PROVIDED TEXT -
=== Begin Enclosure ===

One problem of parallization of Moller-trumbore algorithm on CUDA

I attempt to compute the intersection of the rays and the triangle mesh by the Moller-Trumbore algorithm. And I test my code by one triangle mesh with 474048 triangles. After implementing the algorithm on CPU, I attempt to parallelize the code on CUDA. Below is my code:

__device__ float3 CrossProduct(float3 a, float3 b)
{
    float3 c;
    c.x = a.y*b.z - a.z*b.y;
    c.y = a.z*b.x - a.x*b.z;
    c.z = a.x*b.y - a.y*b.x;
    return c;
}

__device__ float3 IsIntersected(float3 ro, float3 rd, float3 v0, float3 v1, float3 v2)
{
    float3 s;
    s.x = -v0.x; s.y = -v0.y; s.z = -v0.z;
    ro.x += s.x; ro.y += s.y; ro.z += s.z;
    v0.x += s.x; v0.y += s.y; v0.z += s.z;
    v1.x += s.x; v1.y += s.y; v1.z += s.z;
    v2.x += s.x; v2.y += s.y; v2.z += s.z;

    float3 e1 = v1, e2 = v2;
    float3 de2 = CrossProduct(rd, e2), se1 = CrossProduct(ro, e1);

    float3 tuv;
    tuv.x = se1.x*e2.x + se1.y*e2.y + se1.z*e2.z;
    tuv.y = de2.x*ro.x + de2.y*ro.y + de2.z*ro.z;
    tuv.z = se1.x*rd.x + se1.y*rd.y + se1.z*rd.z;

    float r = de2.x*e1.x + de2.y*e1.y + de2.z*e1.z;
    tuv.x = tuv.x / r; tuv.y = tuv.y / r; tuv.z = tuv.z / r;

    return tuv;
}

__global__ void IntersectionComputation(float4 *intersection_array, float3 *ro, float3 *rd, float3 *v0, float3 *v1, float3 *v2, int num_triangle, int length_array)

=== End Enclosure ===

Records from a data collection:
=== Begin Enclosure ===

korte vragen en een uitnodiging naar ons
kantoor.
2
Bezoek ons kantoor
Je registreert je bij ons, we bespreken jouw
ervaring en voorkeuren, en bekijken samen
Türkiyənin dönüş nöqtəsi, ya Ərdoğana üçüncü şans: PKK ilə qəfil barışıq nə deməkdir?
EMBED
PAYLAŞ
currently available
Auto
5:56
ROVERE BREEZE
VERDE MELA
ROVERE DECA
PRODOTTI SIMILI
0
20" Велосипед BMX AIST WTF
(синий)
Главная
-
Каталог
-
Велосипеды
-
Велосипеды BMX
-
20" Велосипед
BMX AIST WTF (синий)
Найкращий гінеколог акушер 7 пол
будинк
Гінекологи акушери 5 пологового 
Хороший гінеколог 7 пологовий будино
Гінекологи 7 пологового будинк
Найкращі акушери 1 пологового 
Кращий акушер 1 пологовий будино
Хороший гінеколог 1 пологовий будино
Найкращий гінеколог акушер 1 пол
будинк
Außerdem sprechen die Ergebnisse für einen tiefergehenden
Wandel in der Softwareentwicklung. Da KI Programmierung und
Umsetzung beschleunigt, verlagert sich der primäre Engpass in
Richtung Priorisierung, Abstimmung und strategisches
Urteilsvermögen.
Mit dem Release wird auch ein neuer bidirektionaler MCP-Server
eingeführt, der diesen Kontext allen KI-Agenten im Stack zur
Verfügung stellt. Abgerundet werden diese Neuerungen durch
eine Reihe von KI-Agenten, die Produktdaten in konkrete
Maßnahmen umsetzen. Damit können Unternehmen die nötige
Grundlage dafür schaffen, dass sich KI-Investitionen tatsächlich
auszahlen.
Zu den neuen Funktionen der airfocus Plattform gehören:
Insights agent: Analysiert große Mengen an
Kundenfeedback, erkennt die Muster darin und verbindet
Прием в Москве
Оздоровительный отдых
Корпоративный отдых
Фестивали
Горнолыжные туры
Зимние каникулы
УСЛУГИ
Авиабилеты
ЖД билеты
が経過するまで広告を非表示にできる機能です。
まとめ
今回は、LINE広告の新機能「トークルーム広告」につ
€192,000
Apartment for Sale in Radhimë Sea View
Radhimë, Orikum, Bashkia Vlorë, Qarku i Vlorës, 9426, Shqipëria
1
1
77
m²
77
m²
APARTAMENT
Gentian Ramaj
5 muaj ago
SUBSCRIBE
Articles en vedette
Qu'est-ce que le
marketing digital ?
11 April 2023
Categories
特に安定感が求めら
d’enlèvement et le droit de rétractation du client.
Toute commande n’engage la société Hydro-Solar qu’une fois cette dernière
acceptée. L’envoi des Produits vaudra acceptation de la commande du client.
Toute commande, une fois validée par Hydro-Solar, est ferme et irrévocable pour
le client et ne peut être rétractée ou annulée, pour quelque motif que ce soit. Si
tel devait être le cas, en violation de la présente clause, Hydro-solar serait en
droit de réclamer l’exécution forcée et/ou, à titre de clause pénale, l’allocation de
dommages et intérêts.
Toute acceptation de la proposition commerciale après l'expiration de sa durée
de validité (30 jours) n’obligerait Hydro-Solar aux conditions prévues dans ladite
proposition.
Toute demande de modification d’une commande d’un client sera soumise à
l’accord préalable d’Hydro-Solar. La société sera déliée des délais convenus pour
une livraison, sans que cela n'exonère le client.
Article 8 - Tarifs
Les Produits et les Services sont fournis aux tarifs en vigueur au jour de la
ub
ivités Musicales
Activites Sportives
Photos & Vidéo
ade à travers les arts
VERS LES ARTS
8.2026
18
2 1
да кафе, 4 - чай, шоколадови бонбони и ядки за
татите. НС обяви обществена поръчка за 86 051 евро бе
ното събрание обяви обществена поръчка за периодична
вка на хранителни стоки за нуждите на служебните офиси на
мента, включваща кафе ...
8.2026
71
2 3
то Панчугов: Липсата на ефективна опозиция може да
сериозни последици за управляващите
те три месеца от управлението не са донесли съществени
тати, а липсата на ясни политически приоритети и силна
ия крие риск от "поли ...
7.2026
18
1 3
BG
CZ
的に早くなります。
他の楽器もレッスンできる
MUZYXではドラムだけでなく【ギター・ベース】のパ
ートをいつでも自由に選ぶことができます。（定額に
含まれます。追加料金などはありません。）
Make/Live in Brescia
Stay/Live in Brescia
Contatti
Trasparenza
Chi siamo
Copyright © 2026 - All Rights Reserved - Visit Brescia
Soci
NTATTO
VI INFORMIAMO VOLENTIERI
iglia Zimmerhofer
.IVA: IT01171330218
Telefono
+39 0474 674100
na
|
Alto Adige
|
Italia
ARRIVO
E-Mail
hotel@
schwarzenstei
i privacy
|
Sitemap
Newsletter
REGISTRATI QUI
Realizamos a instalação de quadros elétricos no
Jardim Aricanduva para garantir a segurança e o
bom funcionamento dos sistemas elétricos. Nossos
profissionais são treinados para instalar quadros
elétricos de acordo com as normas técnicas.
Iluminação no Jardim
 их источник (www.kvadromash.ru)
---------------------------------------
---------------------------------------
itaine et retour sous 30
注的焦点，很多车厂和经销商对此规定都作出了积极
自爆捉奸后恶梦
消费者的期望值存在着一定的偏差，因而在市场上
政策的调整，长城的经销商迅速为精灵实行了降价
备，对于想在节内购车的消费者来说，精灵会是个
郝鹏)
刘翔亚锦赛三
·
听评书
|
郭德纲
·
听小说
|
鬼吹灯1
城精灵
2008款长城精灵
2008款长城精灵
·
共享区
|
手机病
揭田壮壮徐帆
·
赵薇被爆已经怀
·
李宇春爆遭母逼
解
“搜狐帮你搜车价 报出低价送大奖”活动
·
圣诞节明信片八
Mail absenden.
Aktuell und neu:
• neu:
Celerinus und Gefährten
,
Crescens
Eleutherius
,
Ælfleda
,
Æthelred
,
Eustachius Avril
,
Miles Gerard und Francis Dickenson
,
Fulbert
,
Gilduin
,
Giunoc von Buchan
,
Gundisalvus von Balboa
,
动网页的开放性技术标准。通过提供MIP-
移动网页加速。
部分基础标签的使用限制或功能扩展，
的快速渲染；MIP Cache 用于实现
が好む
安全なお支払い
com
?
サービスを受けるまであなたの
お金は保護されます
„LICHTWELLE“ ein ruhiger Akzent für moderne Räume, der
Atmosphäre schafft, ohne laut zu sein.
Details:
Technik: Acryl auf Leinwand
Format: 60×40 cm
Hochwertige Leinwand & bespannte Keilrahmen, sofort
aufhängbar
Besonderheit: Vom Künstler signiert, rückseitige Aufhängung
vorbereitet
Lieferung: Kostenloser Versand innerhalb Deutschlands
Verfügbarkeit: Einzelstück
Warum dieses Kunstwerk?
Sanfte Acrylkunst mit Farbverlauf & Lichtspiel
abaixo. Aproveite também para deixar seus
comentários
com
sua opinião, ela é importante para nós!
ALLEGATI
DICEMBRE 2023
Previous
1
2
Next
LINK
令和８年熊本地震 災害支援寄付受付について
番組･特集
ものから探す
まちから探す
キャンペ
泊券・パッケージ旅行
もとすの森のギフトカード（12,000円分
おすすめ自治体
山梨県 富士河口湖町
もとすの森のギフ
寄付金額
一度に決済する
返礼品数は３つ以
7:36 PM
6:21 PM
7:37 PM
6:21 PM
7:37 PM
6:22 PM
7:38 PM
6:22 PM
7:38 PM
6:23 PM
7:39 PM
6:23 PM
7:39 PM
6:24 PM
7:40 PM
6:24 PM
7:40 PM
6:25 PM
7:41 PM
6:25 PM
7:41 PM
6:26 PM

=== End Enclosure ===

YOUR ASSIGNMENT - Continue the CUDA Moller-Trumbore post from the point where it stops.

OUTPUT OF THE TASK -
{
    int triangle_id = blockIdx.x;

    int idx = threadIdx.x, idy = blockIdx.y, ray_id = idx + idy * blockDim.x;

    float3 tuv= IsIntersected(ro[ray_id], rd[ray_id], v0[triangle_id], v1[triangle_id], v2[triangle_id]);

    if (tuv.x >= 0 && tuv.y >= 0 && tuv.z >= 0 && tuv.y + tuv.z <= 1)
        {
        float4 diuv;
        diuv.w = tuv.x;
        diuv.x = triangle_id;
        diuv.y = tuv.y;
        diuv.z = tuv.z;

        for (int i = 0; i < length_array; i++)
        {
            if (intersection_array[i + length_array * ray_id].w < 0)
            {
                intersection_array[i + length_array * ray_id] = diuv;
                i = length_array;
            }
        }
    }
}

__global__ void ConvertIntersectionArrayToIntersectionPoint(float3 *intersection_point,float4 *intersection_array, int length_array)
{
    int idx = threadIdx.x, idy = blockIdx.x, id = idx + idy * blockDim.x;

    int index = -1;
    for (int i = 0; i < length_array; i++)
    {
        if (intersection_array[i + length_array * id].w >= 0)
        {
            if (index < 0)
                index = i;
            else if (intersection_array[i + length_array * id].w < intersection_array[index + length_array * id].w)
                index = i;
        }
    }

    if (index != -1)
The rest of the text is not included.